* TASK DETAILS: Whenever a line in the records below holds the string "halophilic", copy it out.

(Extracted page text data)

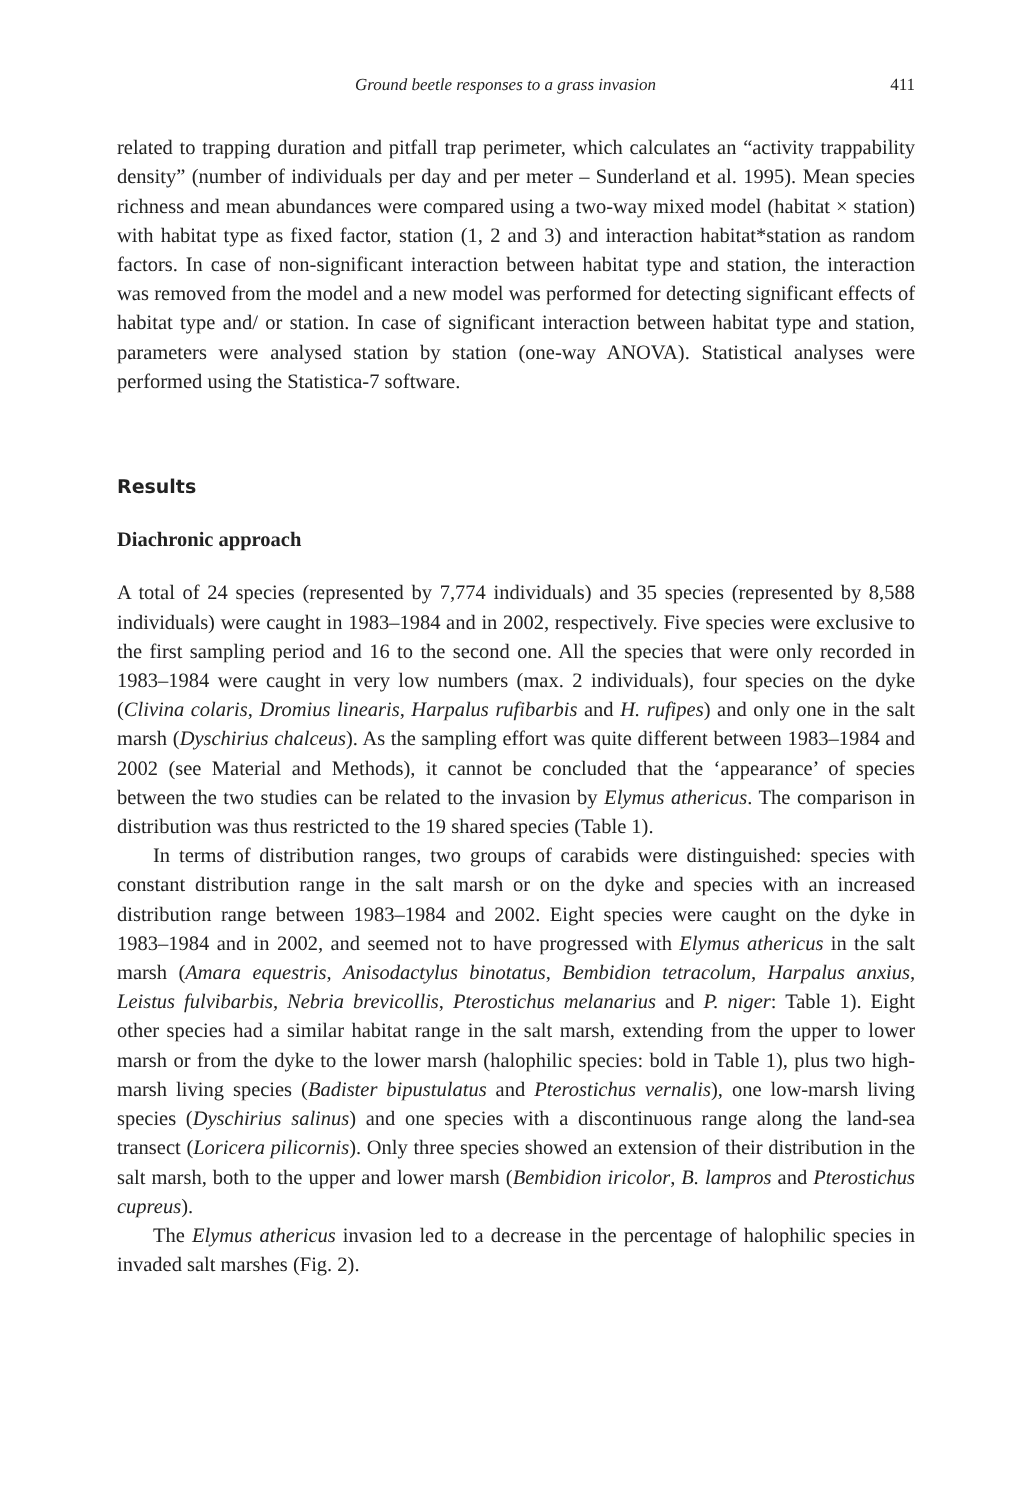Ground beetle responses to a grass invasion 411
related to trapping duration and pitfall trap perimeter, which calculates an “activity trappability density” (number of individuals per day and per meter – Sunderland et al. 1995). Mean species richness and mean abundances were compared using a two-way mixed model (habitat × station) with habitat type as fixed factor, station (1, 2 and 3) and interaction habitat*station as random factors. In case of non-significant interaction between habitat type and station, the interaction was removed from the model and a new model was performed for detecting significant effects of habitat type and/ or station. In case of significant interaction between habitat type and station, parameters were analysed station by station (one-way ANOVA). Statistical analyses were performed using the Statistica-7 software.
Results
Diachronic approach
A total of 24 species (represented by 7,774 individuals) and 35 species (represented by 8,588 individuals) were caught in 1983–1984 and in 2002, respectively. Five species were exclusive to the first sampling period and 16 to the second one. All the species that were only recorded in 1983–1984 were caught in very low numbers (max. 2 individuals), four species on the dyke (Clivina colaris, Dromius linearis, Harpalus rufibarbis and H. rufipes) and only one in the salt marsh (Dyschirius chalceus). As the sampling effort was quite different between 1983–1984 and 2002 (see Material and Methods), it cannot be concluded that the ‘appearance’ of species between the two studies can be related to the invasion by Elymus athericus. The comparison in distribution was thus restricted to the 19 shared species (Table 1).
In terms of distribution ranges, two groups of carabids were distinguished: species with constant distribution range in the salt marsh or on the dyke and species with an increased distribution range between 1983–1984 and 2002. Eight species were caught on the dyke in 1983–1984 and in 2002, and seemed not to have progressed with Elymus athericus in the salt marsh (Amara equestris, Anisodactylus binotatus, Bembidion tetracolum, Harpalus anxius, Leistus fulvibarbis, Nebria brevicollis, Pterostichus melanarius and P. niger: Table 1). Eight other species had a similar habitat range in the salt marsh, extending from the upper to lower marsh or from the dyke to the lower marsh (halophilic species: bold in Table 1), plus two high-marsh living species (Badister bipustulatus and Pterostichus vernalis), one low-marsh living species (Dyschirius salinus) and one species with a discontinuous range along the land-sea transect (Loricera pilicornis). Only three species showed an extension of their distribution in the salt marsh, both to the upper and lower marsh (Bembidion iricolor, B. lampros and Pterostichus cupreus).
The Elymus athericus invasion led to a decrease in the percentage of halophilic species in invaded salt marshes (Fig. 2).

* TASK OUTPUT:
In terms of distribution ranges, two groups of carabids were distinguished: species with constant distribution range in the salt marsh or on the dyke and species with an increased distribution range between 1983–1984 and 2002. Eight species were caught on the dyke in 1983–1984 and in 2002, and seemed not to have progressed with Elymus athericus in the salt marsh (Amara equestris, Anisodactylus binotatus, Bembidion tetracolum, Harpalus anxius, Leistus fulvibarbis, Nebria brevicollis, Pterostichus melanarius and P. niger: Table 1). Eight other species had a similar habitat range in the salt marsh, extending from the upper to lower marsh or from the dyke to the lower marsh (halophilic species: bold in Table 1), plus two high-marsh living species (Badister bipustulatus and Pterostichus vernalis), one low-marsh living species (Dyschirius salinus) and one species with a discontinuous range along the land-sea transect (Loricera pilicornis). Only three species showed an extension of their distribution in the salt marsh, both to the upper and lower marsh (Bembidion iricolor, B. lampros and Pterostichus cupreus).
The Elymus athericus invasion led to a decrease in the percentage of halophilic species in invaded salt marshes (Fig. 2).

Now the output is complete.